Table of contents
- Chapter 1: Introduction
- Overall context
- Safety vs Security
- The right to privacy and security
- Why online security and privacy are relevant for 2021 / Reflection on digital revolution post-pandemic
- Why we should pay attention to online security
- Chapter 2: Privacy Awareness
- “I have nothing to hide” argument and other excuses
- The risks of internet privacy
- When online surveillance and profiling exploit our democracy
- Chapter 3: Tips for online privacy and security
- Privacy tips
- Surveillance tips
- Chapter 4: Collection of resources for activists and organisations
- Good habits
- List of various resources, guides, tools
- Appendix 1 – A GDPR mini overview. Learn the law, use the law
“I have nothing to hide” argument and other excuses
A very common argument people use when they claim that an average person should not worry about government surveillance because “I have nothing to hide!”. It is just one of the many excuses you certainly have already heard a million times against privacy advocates. Most people believe in good faith that surveillance processes are not directed at them, but at wrongdoers and criminals, others from them – despite the overwhelming evidence that the monitoring of individual behaviour has become routine in our society.
This argument does not stand from many points of view. Edward Snowden said “Arguing that you don’t care about the right to privacy because you have nothing to hide is no different than saying you don’t care about free speech because you have nothing to say.” It would be like giving up a right thinking it does not apply to us. One important counterpoint to this argument is that digital tracking not only can put us at risk but all our entire network of friends, colleagues and general contacts. We are all very much interconnected online, so we cannot only think of ourselves here; especially if we belong to privileged groups, since these issues disproportionately affect certain groups in society based on their appearance, ethnicity, religion and sexuality.
For instance, a government can leak information about a person and cause damage to them, or use information they hold about a person to deny access to services. Governments can also make mistakes, so we could all find ourselves in a similar situation, even if we are (or believe to be) innocent. It is also based on a very narrow understanding of privacy and so it doesn’t really answer to the plurality of privacy problems steering from data collection, tracking and surveillance practices.

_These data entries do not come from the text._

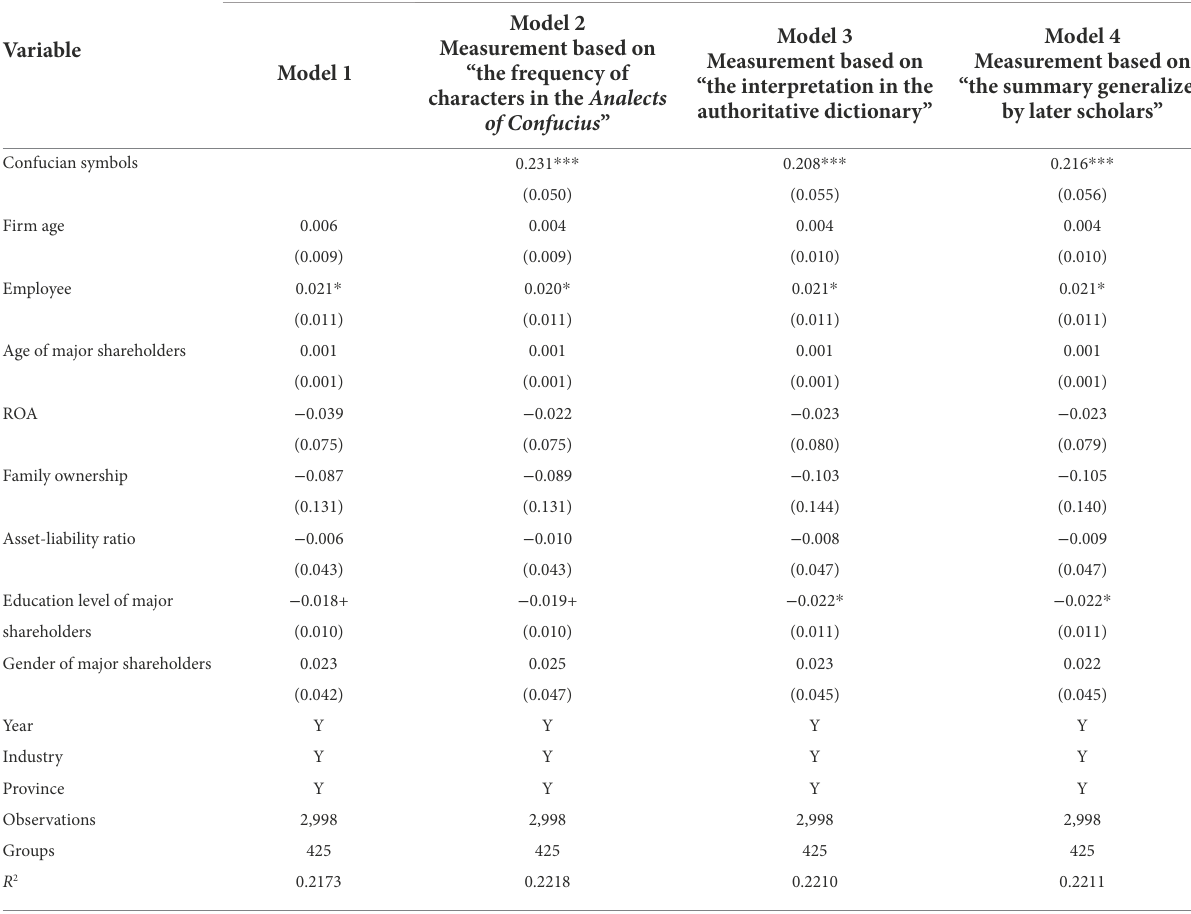
TABLE 4 The effect of Confucian symbols on external supervision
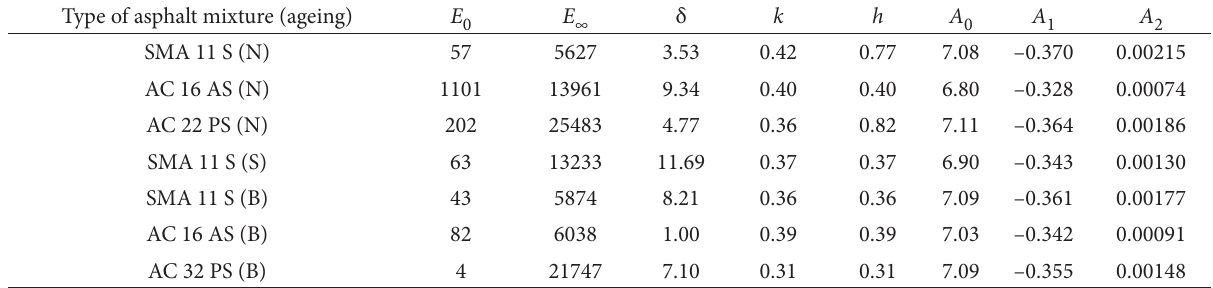
Table 3. The coefficients for Huet-Sayegh model at 20 °C reference temperature Type of asphalt mixture (ageing)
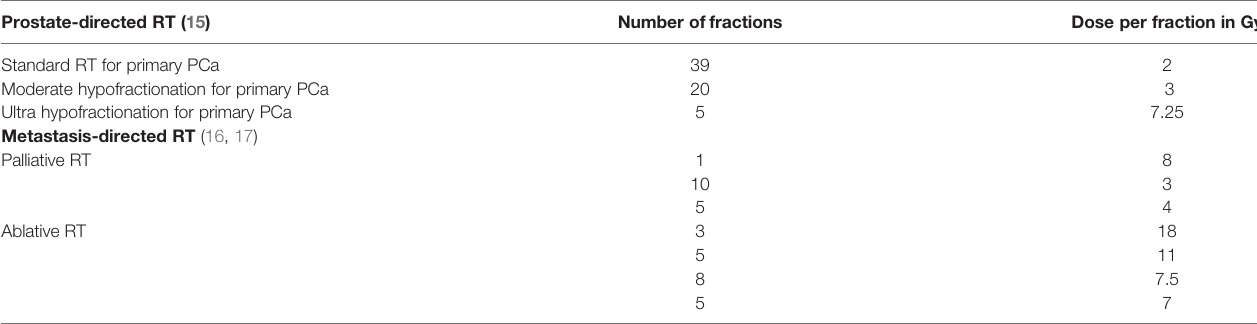
RT, radiation therapy; Gy, Gray; PCa, Prostate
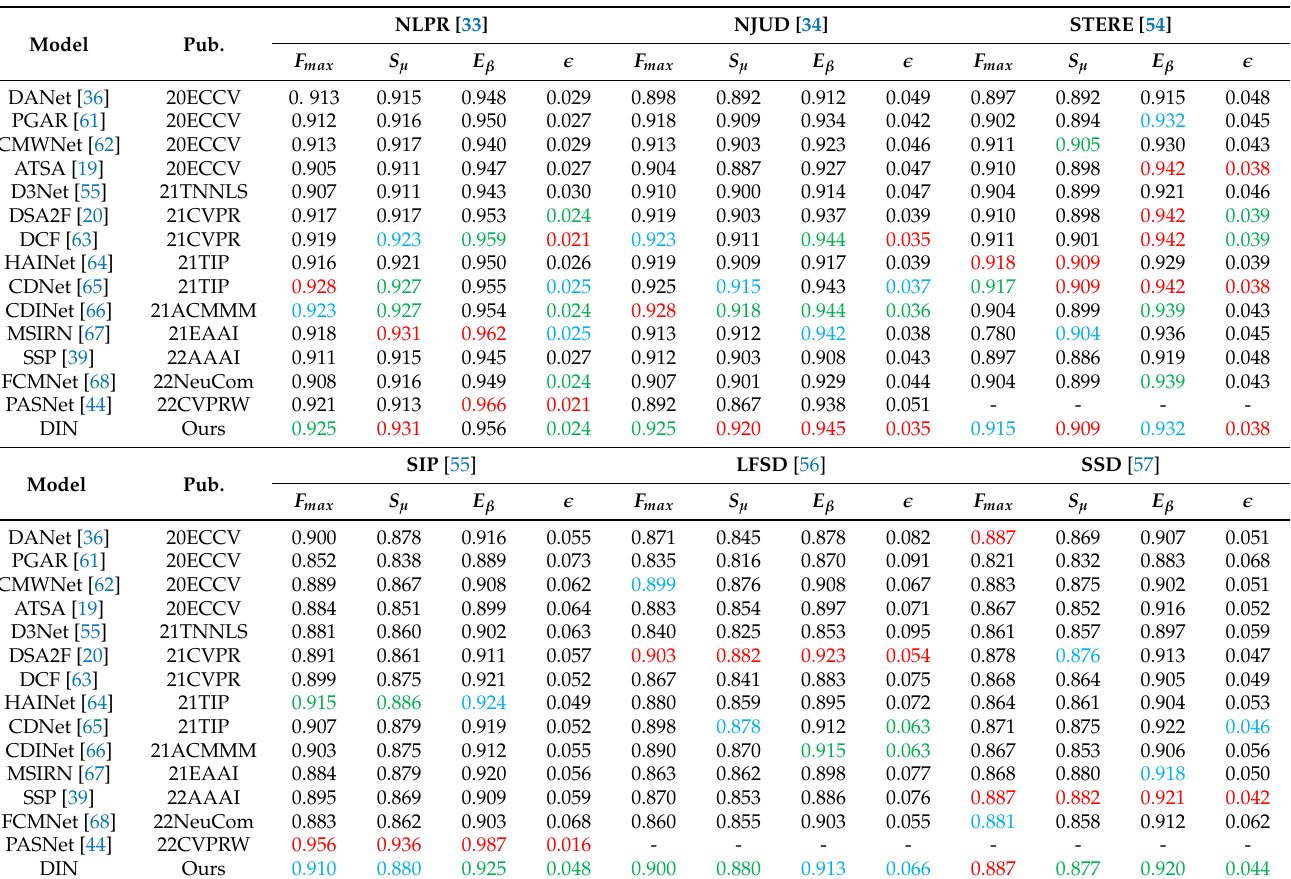
Table 1. Quantitative results of the evaluated methods in terms of the F-measure ( F max ), S-measure ( S µ ), E-measure ( E β ), and MAE ( (cid:101) ) on six datasets. The top three scores of each metric are marked as red, green, and blue. Higher scores of F-measure, S-measure, and E-measure are better, and lower scores of MAE are better.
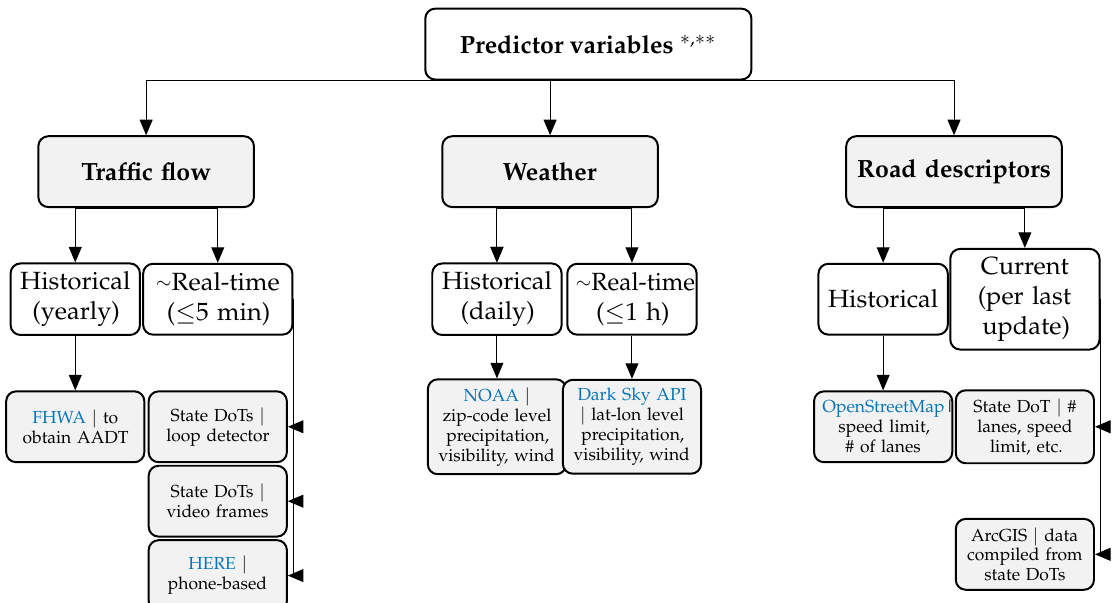
Figure 3. A hierarchy of predictor variables used in modeling crash risk. The first level captures the data type, the second level shows the frequency, and the third level highlights examples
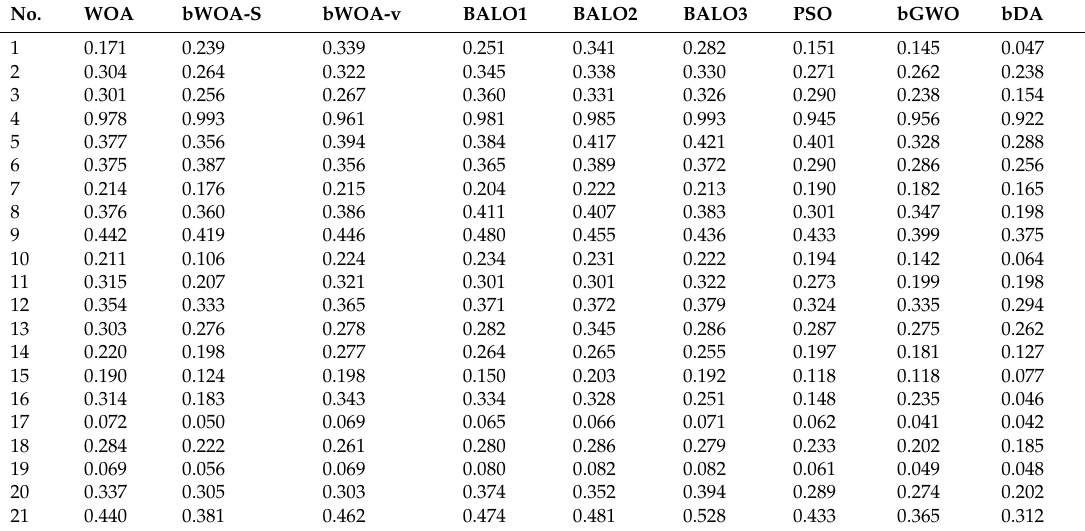
Table 13. Worst fitness function on the different datasets averaged for the compared algorithms over the three initialization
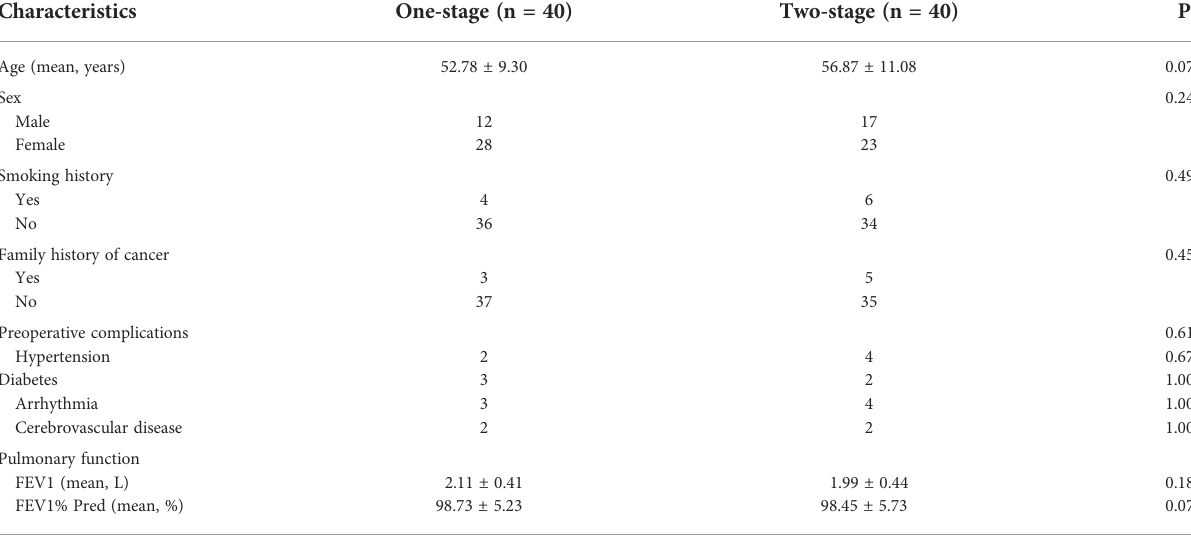
TABLE 1 Comparison of patients ’ clinical characteristics of the two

Furthermore, no matter if you belong to a majority or a minority group, and no matter your perception of potentially being “at risk” online, the massive use of digital technologies and the pervasive presence of digital data harvesting tools affect everyone, all the time. In our everyday online life, every one of us shares many personal information about ourselves: not only political, religious, ideological and sexual orientation, but also health conditions, income, personal/private relations, psychological condition, and so on. This massive amount of data that we share and transfer, consciously or unconsciously, exposes all of us to pervasive processes of profilation and datafication which can be used, and are actually used, to shape our online world and influence our online and offline behaviours.